I have a requirement to store events generated by a user identified by userId. Each user belongs to a company which is identified by companyId. I have come up with a design for table in HBase as following:
rowkey: <companyId><userId><timestamp>
column-family: info (encapsulating set of event attributes as shown below)
columns: <attr1>, <attr2>....<attrn>
I know that this key design will facilitate querying data later on on companyId and/or userId by using partial key scans. Having said that, I have some questions and concerns and wanted to get some ideas.
1- If we have a read-use-case that read all data given a time range then with this current design we will not be able to use the rowKey. Instead we will have to do full scan and filter rows on the timestamp field (maintained separately as one of the attr columns) Am I totally off-base here?
2- How to handle duplicates? I know HBase will in that case create a new version of the row but will it allow reading later on according to the read-usecase mentioned in 1? I know you can control the versions when you query but will it be a good design or overloading a native functionality incorrectly?
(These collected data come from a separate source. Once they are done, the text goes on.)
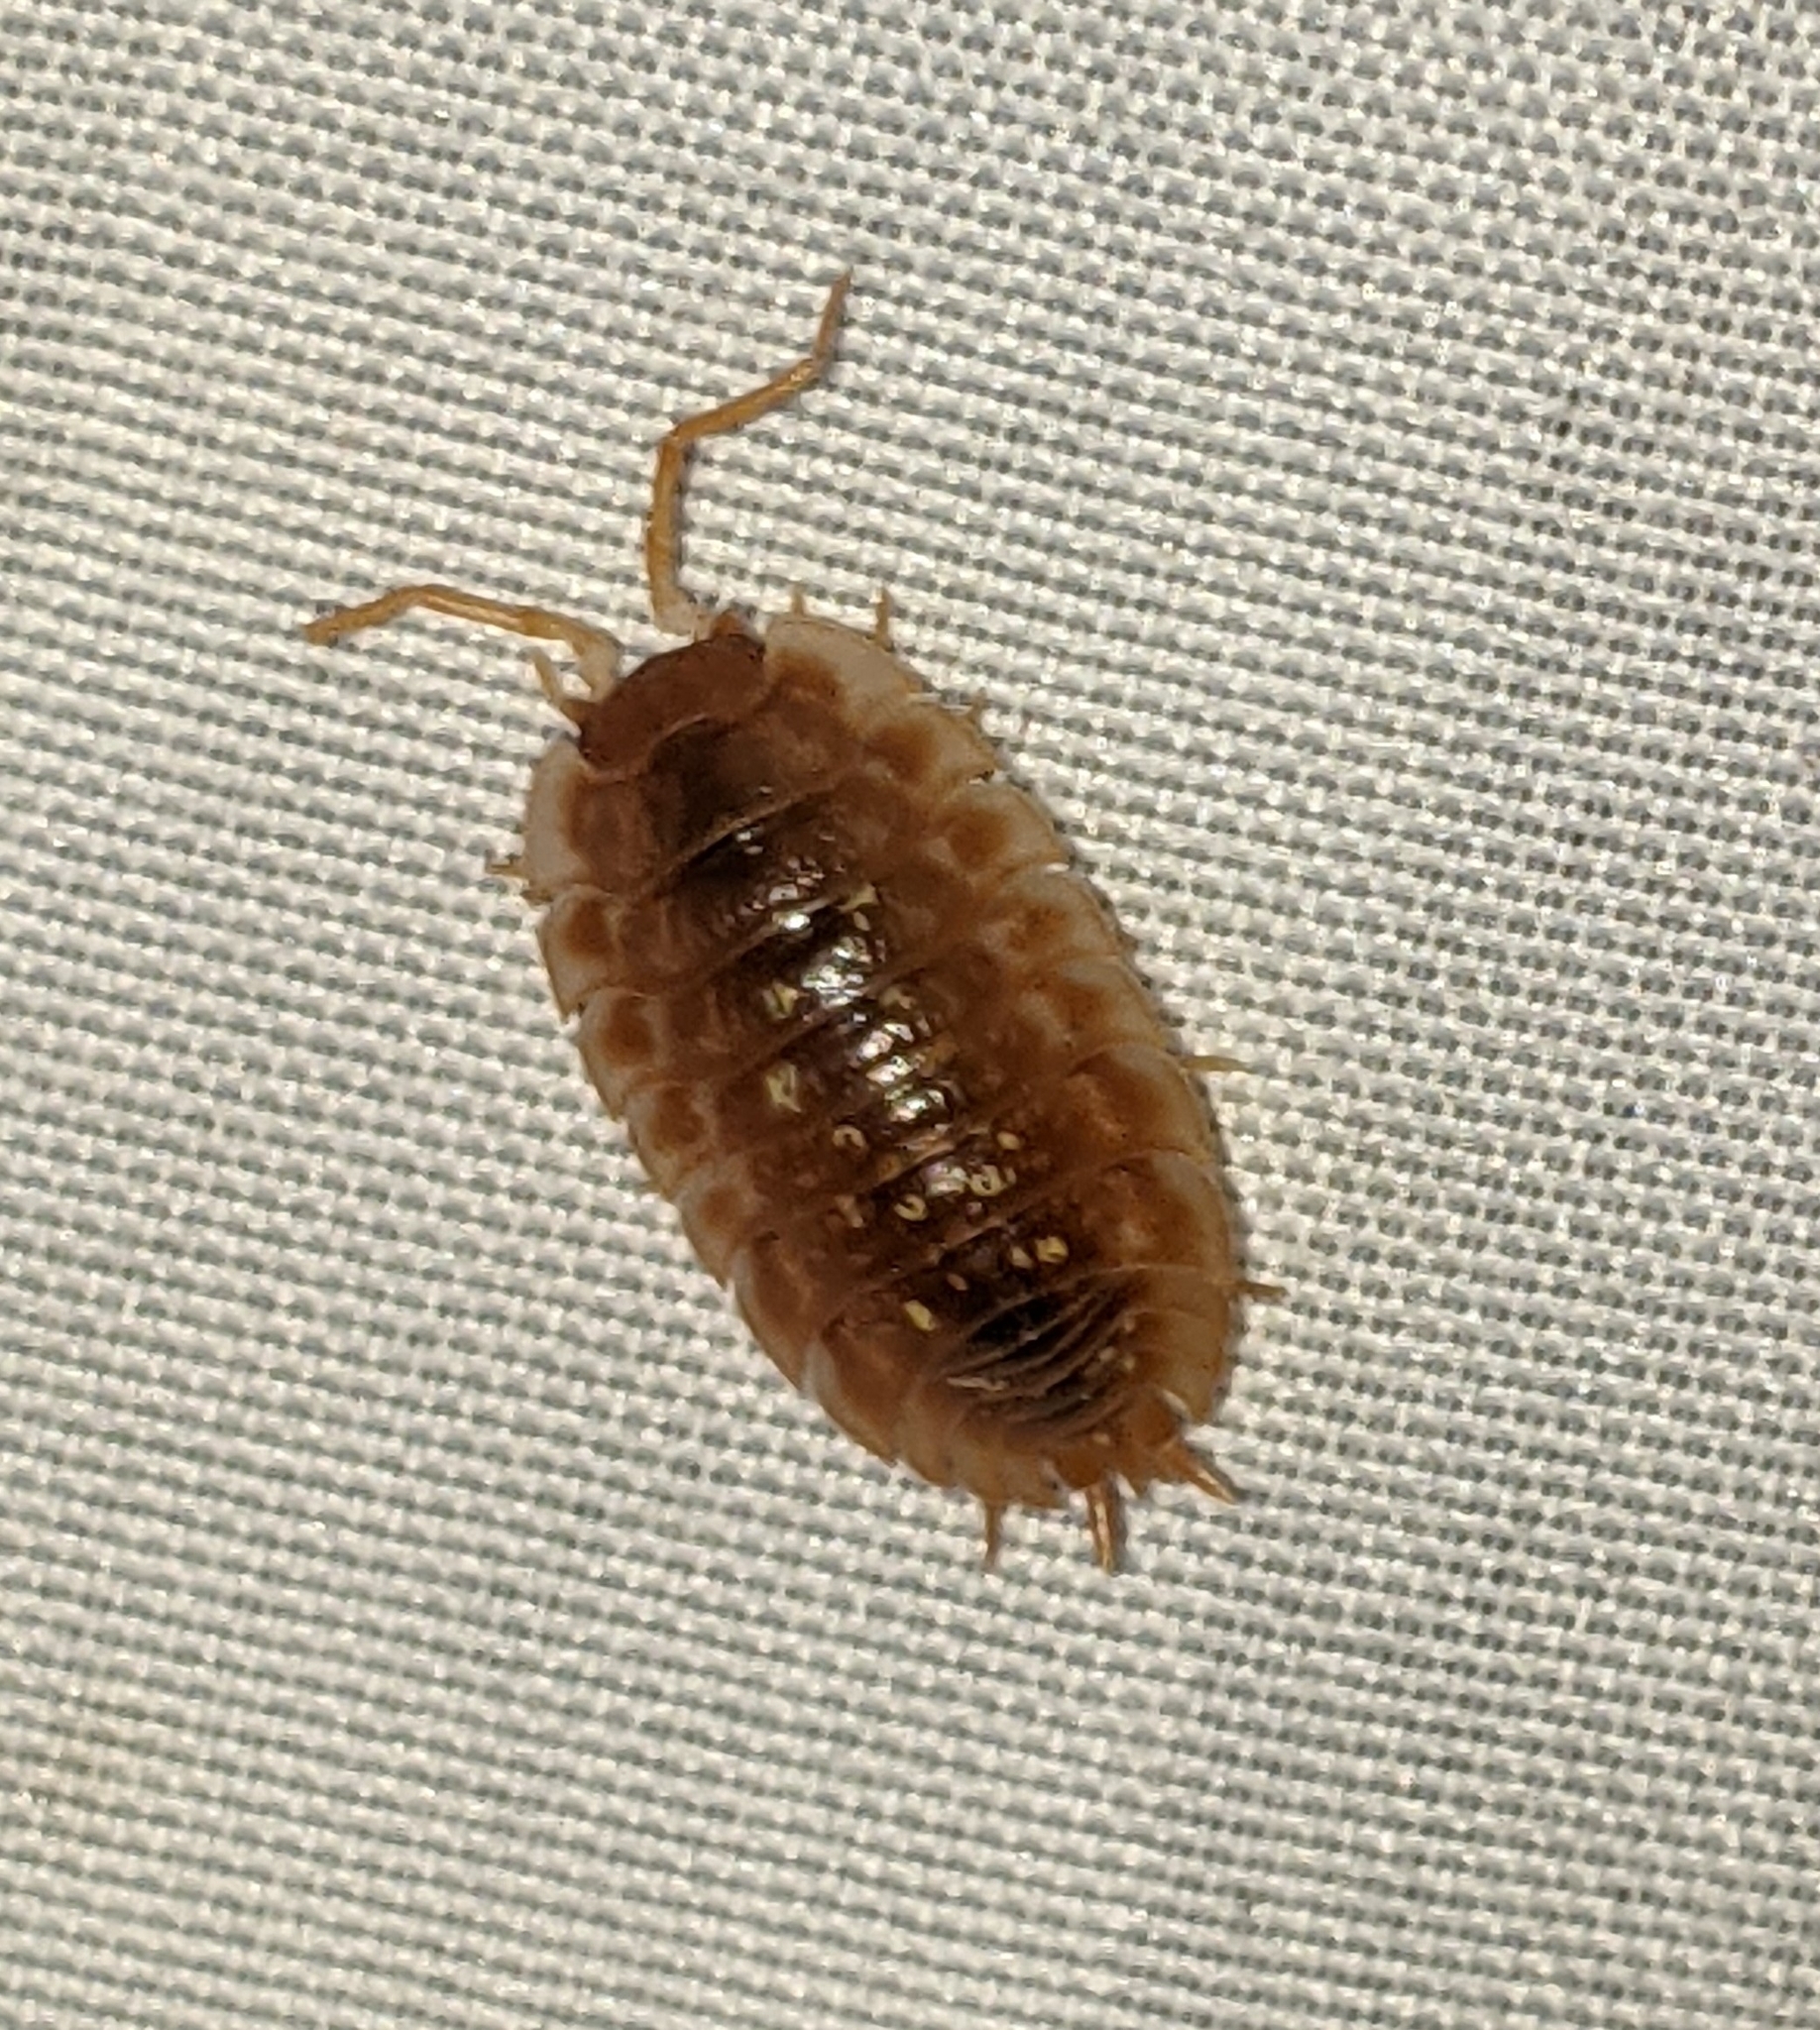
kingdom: Animalia
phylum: Arthropoda
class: Malacostraca
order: Isopoda
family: Oniscidae
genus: Oniscus
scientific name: Oniscus asellus
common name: Common shiny woodlouse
3- This is concerning region server hotspotting. We don't have monolithic keys but we can still run in to this issue if say, one specific company or user is very active. The hashing and bucketing based on number of servers will work not in this case? Maybe if we hash on the timestamp field and append that to the rowKey rather than the original value? But then the issue would be that scanning on the timestamp component of the key would not be possible. We will have to have a separate column (attr) in a column to capture that. Any suggestions?
Thanks a lot for any input (comment, link, book, idea) that can be provided.